Irgendwer in der Blechlawine brüllt herum, er würde durch die Verspätung viel Geld verlieren, das würde eine Klage nach sich ziehen. Schmunzeln, ja, auch beim Journalisten. Die sinnfreie Klageandrohung scheint in Bitterfeld ein beliebtes Mittel zu sein, um Missfallen über etwas zu verdeutlichen.

Bereits während des allein wetterbedingt nicht einfachen Video-Interviews mit Luisa Neubauer in einem überdachten Hauszugang, folgte nach einem Handy-„Beweisfoto“ die Drohung, für die Nutzung seines „Grund und Bodens“ eine Klage zu bekommen.

Dass auch dies ein älterer, wenig weltläufig erscheinender Herr einheimischer Zunge war, mag man für Zufall halten. Dass er das Interview über eine sich anbahnende Klimakrise und die Möglichkeiten, diese zu verhindern, für politische Propaganda hielt, passte dann leider doch ins Bild.

Impressionen von „Fridays for Future“ in Bitterfeld. Video: LZ

Postscriptum

Deshalb ausdrücklichen Dank für das vernünftige und kluge Gespräch mit dem Hotelier des „Hotel Central“ und den Kaffee aufs Haus kurz danach.
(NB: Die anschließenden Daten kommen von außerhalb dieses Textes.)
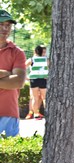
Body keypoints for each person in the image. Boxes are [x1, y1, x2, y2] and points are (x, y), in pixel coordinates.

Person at [0, 9, 26, 137]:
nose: (5, 28)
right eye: (1, 24)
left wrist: (12, 78)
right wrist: (7, 73)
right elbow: (13, 79)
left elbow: (18, 82)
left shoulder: (17, 52)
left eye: (8, 25)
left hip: (8, 114)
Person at [25, 45, 48, 119]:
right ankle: (47, 114)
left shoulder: (31, 59)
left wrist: (26, 77)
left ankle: (36, 114)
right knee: (45, 97)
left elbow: (23, 67)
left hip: (33, 79)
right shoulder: (46, 59)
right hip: (43, 79)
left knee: (35, 98)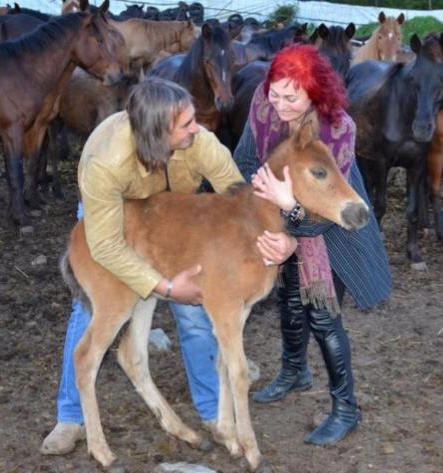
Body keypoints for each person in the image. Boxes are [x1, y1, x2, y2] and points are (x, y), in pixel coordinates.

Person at [40, 77, 298, 455]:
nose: (199, 128)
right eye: (187, 124)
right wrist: (165, 287)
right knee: (95, 310)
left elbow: (240, 206)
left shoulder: (202, 144)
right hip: (110, 214)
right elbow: (107, 245)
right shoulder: (105, 164)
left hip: (172, 210)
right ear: (159, 133)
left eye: (194, 119)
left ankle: (213, 412)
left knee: (196, 310)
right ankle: (70, 416)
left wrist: (275, 240)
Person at [233, 44, 392, 445]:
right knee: (287, 296)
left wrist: (290, 221)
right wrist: (269, 214)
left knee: (323, 313)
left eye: (292, 97)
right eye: (276, 93)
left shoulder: (337, 129)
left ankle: (346, 408)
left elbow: (324, 208)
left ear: (313, 95)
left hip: (333, 220)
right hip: (274, 211)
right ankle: (293, 370)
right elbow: (248, 159)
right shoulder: (264, 103)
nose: (280, 104)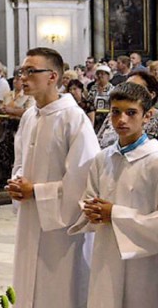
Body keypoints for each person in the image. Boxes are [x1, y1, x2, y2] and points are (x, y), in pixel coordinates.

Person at [6, 47, 100, 308]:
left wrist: (36, 190)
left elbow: (84, 179)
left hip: (60, 226)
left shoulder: (73, 118)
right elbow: (20, 161)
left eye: (31, 71)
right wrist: (16, 182)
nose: (23, 78)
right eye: (21, 71)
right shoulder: (29, 116)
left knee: (57, 287)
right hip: (30, 216)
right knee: (27, 283)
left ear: (53, 76)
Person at [69, 82, 158, 308]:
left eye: (131, 113)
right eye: (116, 112)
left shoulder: (155, 160)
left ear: (147, 116)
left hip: (144, 261)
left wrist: (114, 214)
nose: (122, 120)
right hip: (106, 253)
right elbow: (90, 197)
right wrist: (91, 210)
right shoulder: (103, 158)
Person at [96, 71, 158, 149]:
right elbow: (98, 139)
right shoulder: (115, 114)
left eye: (136, 89)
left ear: (152, 94)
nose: (128, 92)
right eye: (126, 87)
Auch hier gibt es Menschen, die sich über Gäste freuen und einen weiteren Blick als nur über den Robert Schumann Platz haben.

Bitterfeld ist nicht anders, nicht besser oder schlechter als viele Mittel- und Kleinstädte in Sachsen und Sachsen-Anhalt. Was nur die Länge des Weges zeigt, den die „for Future“-Bewegung auch in den größeren Städten noch zu gehen hat.

So auch heute, am 10. Juli 2021, wenn sie um 10 Uhr die erste Leipziger „KlimaFair“ auf dem Wilhelm Leuschner-Platz startet. Bis 19 Uhr werden dann unter anderem Luisa Neubauer als Co-Moderatorin, Wolfram Günther (Umweltminister Sachsen) und diverse Leipziger Spitzenkandidaten zur Bundestagswahl am 26. September 2021 auf der Bühne zu Gast sein.

Nahezu alle Umweltverbände Leipzigs sind zudem mit Ständen vertreten und die Leipziger Zeitung wird berichten.